What is expected — Please report how many lines in the data below contain "three". Nothing besides the number should be written.

┌──

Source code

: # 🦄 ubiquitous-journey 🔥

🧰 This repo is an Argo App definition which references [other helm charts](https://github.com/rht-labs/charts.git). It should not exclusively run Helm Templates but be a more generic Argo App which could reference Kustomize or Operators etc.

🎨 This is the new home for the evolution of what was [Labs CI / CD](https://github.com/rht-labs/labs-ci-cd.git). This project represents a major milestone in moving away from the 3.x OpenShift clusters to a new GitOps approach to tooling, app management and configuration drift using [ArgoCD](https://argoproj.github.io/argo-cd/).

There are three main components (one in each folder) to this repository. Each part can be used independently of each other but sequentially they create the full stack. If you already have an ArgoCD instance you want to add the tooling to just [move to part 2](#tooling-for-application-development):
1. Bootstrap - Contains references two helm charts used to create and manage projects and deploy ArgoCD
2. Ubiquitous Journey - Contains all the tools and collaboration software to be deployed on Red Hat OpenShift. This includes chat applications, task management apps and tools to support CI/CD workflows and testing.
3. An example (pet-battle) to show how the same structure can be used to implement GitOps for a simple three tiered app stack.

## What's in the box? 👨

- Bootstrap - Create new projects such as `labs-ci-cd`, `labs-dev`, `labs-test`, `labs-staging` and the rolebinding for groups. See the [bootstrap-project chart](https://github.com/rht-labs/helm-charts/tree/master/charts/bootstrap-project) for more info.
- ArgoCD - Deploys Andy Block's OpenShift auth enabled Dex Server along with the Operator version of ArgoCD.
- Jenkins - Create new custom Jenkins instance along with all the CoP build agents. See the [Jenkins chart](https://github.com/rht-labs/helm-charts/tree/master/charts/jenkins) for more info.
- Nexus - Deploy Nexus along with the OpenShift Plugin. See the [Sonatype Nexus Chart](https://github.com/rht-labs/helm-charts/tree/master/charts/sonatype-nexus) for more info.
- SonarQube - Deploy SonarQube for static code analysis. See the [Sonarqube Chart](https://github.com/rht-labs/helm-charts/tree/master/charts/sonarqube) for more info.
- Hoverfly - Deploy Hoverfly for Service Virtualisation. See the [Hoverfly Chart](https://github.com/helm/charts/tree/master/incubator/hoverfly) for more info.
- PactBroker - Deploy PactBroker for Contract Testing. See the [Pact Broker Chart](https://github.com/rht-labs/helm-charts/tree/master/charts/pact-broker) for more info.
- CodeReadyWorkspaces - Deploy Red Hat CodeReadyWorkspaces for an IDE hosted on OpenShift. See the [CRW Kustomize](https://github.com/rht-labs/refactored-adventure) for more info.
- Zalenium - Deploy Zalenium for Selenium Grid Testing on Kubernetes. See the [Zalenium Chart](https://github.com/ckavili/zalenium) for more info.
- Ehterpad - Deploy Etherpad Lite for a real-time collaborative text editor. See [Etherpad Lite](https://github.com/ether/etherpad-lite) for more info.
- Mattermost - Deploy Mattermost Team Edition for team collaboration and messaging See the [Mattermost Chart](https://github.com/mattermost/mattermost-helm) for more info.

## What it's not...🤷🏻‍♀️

└──

Exercise result — 2